= Monkey Patching & Gorilla Engineering: Protocols In Clojure We're coming up on the release of another major milestone in Clojure, version 1.2. In general, Clojure is getting better, faster, more robust, and more reliable. But the language is still new enough that a few major features get added every iteration, and 1.2 is not an exception to that rule. The most exciting feature we're about to see hit mainstream in 1.2 is defprotocol and deftype, part of Clojure's new single-dispatch calling convention. Protocols and Types in Clojure are a way to try and solve the age old problem: how do I assocaite behavior and data in a flexible way without totally shooting myself in the foot? They offer an interesting way to structure the relationship between behavior and data; they keep a quintessentially verb-centric outlook (similar to lisp), but focus on single-dispatch on classes (like Java or Ruby). Unlike both, inheritance of objects is totally decoupled from them; objects either conform to protocols or they do not without any notion of hierarchy. And in this, Clojure developers get access to something not-unlike Ruby's infamous “monkey patching” without the danger. == Monkey Patching Before we dive into what Clojure is doing, let's review how other people have tried to solve this problem. Java and C# have gone the route of interfaces, which are basically abstract classes that you tie into the inheritance hierarchy. Python and Ruby go for a more dynamic what-you-find-is-what-you-get approach that is typical for dynamic typing, using message sending as the dispatching mechanism. This generally works, but has some serious issues. In Ruby, this is called “Monkey Patching” and it's considered fairly dangerous. For example:


class String
  def monkeypatched
    puts "Bananna!" 
  end
end
=> nil
>> "madness".monkeypatched ; prints “Bananna!”

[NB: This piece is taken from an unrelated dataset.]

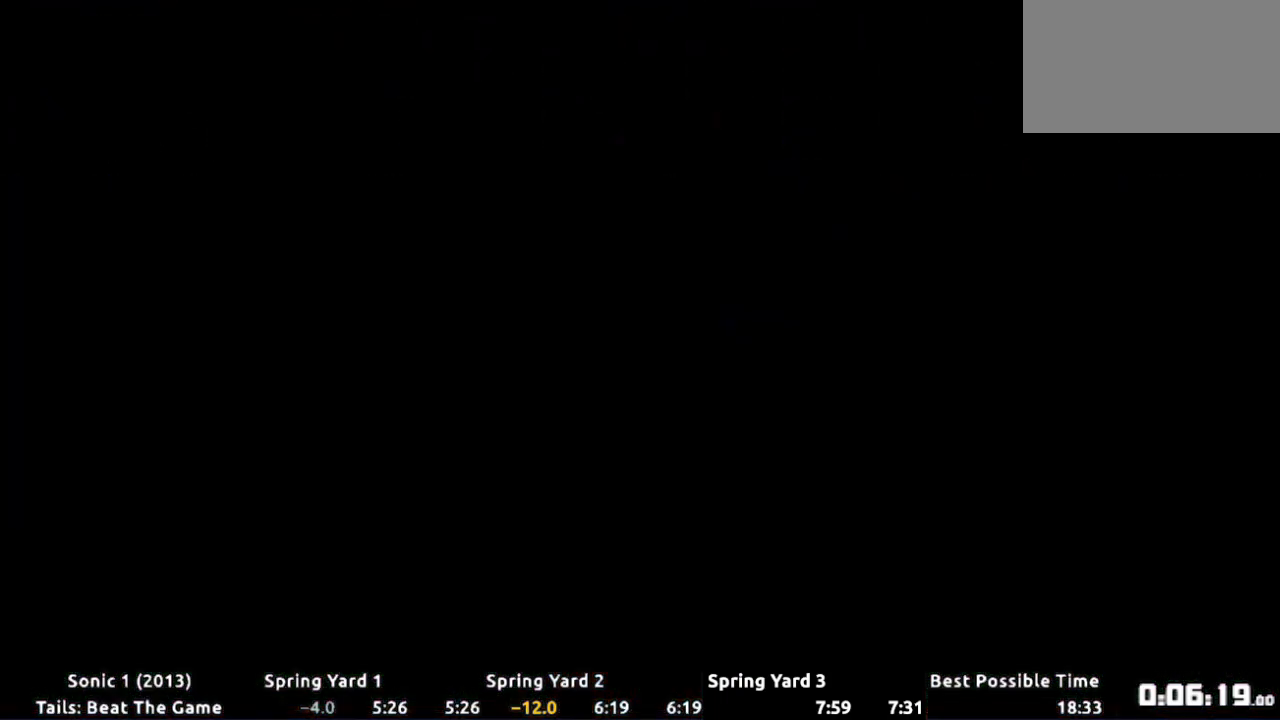
{"buttons": [], "events": []}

In case that went by to fast, we re-opened the system's string class and shoved a new method on there. All subsequent strings would have the method. This is a very powerful technique that lets us extend classes that we know about, and it's pretty impressive when you do a few clever monkeypatches and suddenly your code looks 2 lines long, but... The danger of open classes and this sort of chicanery is that you can step on other people's toes. Since a monkeypatch echos around the code, conflicting monkeypatches can subtly and thoroughly hose your system. Ruby lore is full of examples of terrible consequences for monkeypatching. Every monkeypatch change has to be carefully weighed against the potential risk of other libraries that might want to modify that same behavior. Unpredictability in your base classes is generally not something to be encouraged, and so in many software shops the process is outright forbidden or taken only with extreme caution. Really, that's a shame. People want to use the technique because it can take code and make it incredibly clear and succinct. System class writers can't anticipate everything in advance, and the ability to project our verbs and behaviors onto existing classes would be a real boon. == Gorilla Engineering === Protocols Enter Clojure and the Protocols and Types. Let's start off with Protocols because they're simple. A protocol is sort of like an interface in Java or C#, but isn't associated with any inheritance. A protocol is just a list of methods tied to a name in a namespace. Here's an example of clojure code for a protocol:


(ns blogpost.bloomfilters)

(defprotocol BloomFilterable
  (make-hash [object])
  (human-readable-hash [object]))

So we're writing a library that uses Bloom Filters to test for object membership. Every object may need to write its own logic for how to hash itself suitably for a bloom filter (e.g., collections might want to hash each member individually or focus on their own identity). We start by making a protocol that describes what we'd like to see types do. This protocol is just a bundle of method signatures associated with the name “blogpost.bloomfilters.BloomFilterable”. Put that thought on hold for a minute, we'll come back to it shortly. === Types Types are the exact opposite of Protocols, they are just data, but with no required implementation. The basic syntax for types is trivial:


;; Some type examples:
(deftype MyType [three data fields])
(defrecord MyRecord [three data fields])
(deftype MyIntHolder [#^int data])

The difference between defrecord and deftype is that defrecord supports keyed access (like hashmaps in Clojure) and some basic helper methods, deftype just makes exactly what you specify. Simple, right? === Extending Protocols and Types We have types, we have protocols, let's connect our BloomFilterable to our MyIntHolder type:


(require '(blogpost [bloomfilters :as 'bloom])
; We can do it this way:
(extend-protocol BloomFilterable
  MyIntHolder
  (make-hash [this] (.x this)) ; return own data
  (human-readable-hash [this] (str (.x this)))) ; return a string

; Or perhaps like this:
(extend-type MyIntHolder
  bloom/BloomFilterable
  (make-hash [this] (.x this))
  (human-readable-hash [this] (str (.x this))))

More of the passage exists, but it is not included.